How very disrespectful and pushy of that Lutheran minister to keep insisting you use that word in your vows – as if you were a stubborn child. OMG, there’s no way I would have been able to remain that calm. You must have the patience of a saint.
Even if your parents and his parents are religious I guarantee you that the majority of your guests would find it completely bizarre to hear you mention “submit” in your vows. This would probably make a lot of people cringe and feel very uncomfortable.
I’ve been to a ton of weddings – many in churches – and I’ve NEVER heard any mention of “submit” or “obey”. I have heard “respect” and “honor” but it was always in both the groom’s and bride ‘s vows.
Make sure to have your husband remind him (since he obviously respects a man’s opinion much more than a woman’s) sometime during the wedding planning.

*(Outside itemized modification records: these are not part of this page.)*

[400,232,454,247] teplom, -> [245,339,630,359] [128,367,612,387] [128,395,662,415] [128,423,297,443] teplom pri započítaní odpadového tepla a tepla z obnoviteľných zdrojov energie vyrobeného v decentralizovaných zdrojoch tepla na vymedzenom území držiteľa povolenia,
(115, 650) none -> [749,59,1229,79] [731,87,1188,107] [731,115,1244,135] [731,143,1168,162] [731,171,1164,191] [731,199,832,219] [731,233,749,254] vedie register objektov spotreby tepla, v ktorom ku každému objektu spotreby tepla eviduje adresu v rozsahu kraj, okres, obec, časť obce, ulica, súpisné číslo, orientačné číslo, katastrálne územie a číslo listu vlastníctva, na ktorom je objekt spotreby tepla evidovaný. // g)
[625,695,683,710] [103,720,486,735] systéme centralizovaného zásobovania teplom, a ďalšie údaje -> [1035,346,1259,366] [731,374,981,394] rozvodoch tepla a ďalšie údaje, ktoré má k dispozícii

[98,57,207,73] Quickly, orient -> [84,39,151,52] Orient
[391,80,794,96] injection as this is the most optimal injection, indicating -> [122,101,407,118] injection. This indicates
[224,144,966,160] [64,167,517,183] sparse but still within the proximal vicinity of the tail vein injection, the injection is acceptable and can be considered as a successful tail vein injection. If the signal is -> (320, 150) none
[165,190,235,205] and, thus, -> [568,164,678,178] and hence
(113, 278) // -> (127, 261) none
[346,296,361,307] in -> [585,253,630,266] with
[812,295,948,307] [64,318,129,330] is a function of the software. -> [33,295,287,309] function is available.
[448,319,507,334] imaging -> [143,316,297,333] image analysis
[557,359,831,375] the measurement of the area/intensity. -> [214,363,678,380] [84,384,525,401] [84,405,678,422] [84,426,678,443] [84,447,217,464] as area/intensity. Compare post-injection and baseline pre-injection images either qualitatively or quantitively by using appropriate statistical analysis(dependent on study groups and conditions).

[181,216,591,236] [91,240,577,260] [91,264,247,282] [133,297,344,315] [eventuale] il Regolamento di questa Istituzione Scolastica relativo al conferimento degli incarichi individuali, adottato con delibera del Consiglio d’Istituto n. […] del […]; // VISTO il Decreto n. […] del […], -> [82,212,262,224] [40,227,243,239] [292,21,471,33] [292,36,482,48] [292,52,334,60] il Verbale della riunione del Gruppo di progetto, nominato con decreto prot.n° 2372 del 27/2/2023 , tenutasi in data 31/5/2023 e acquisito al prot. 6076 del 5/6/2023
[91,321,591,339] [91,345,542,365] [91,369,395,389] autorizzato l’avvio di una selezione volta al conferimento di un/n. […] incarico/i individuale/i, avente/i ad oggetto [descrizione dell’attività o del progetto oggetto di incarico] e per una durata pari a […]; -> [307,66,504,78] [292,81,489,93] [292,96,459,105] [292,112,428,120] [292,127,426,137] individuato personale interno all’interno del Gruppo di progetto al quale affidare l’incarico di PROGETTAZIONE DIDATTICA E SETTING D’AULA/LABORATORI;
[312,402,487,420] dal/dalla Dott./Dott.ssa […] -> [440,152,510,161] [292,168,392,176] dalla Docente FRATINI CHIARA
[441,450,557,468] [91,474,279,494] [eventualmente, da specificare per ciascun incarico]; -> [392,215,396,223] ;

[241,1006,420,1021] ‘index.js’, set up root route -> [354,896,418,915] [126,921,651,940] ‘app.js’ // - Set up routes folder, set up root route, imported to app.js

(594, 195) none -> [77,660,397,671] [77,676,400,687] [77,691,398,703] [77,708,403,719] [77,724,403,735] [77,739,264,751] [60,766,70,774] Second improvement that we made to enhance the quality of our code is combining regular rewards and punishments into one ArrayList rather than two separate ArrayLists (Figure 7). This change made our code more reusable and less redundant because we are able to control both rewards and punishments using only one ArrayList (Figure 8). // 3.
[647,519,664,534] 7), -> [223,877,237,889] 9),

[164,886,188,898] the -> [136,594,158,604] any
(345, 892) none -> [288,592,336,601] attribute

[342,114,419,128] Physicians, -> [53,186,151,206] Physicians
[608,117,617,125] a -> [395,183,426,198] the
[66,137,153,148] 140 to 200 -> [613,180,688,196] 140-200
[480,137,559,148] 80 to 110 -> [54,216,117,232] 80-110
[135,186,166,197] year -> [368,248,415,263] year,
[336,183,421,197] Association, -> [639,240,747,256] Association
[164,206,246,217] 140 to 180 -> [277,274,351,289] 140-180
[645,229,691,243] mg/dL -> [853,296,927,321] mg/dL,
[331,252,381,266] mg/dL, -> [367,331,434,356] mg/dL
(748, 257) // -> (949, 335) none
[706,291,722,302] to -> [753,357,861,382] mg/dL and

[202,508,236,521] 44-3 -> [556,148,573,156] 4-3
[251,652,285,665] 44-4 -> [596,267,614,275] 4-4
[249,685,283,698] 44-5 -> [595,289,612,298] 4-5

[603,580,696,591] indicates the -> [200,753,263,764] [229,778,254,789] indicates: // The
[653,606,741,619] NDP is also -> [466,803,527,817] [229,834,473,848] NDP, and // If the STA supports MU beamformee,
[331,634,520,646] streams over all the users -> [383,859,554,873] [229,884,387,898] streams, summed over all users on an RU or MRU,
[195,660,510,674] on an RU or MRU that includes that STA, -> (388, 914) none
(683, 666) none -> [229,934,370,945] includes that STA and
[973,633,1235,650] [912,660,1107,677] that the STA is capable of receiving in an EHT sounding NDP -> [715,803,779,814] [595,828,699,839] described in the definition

***And also right before your ceremony enlist someone you can trust completely and this is either male or an older woman to remind the minister again. You won’t have the time on your wedding day to be dealing with some pushy minister’s foolishness. This is extremely important. ***
Hey girlie! If your minister is not willing to work with the ceremony YOU want, you need to fire him! Bottom line! Family friend or NOT. I mean, it is REALLY worth the money to pay for someone to do the ceremony YOU want. It’s YOUR wedding. not his. Find a local JOP who will come to your location. They are out there!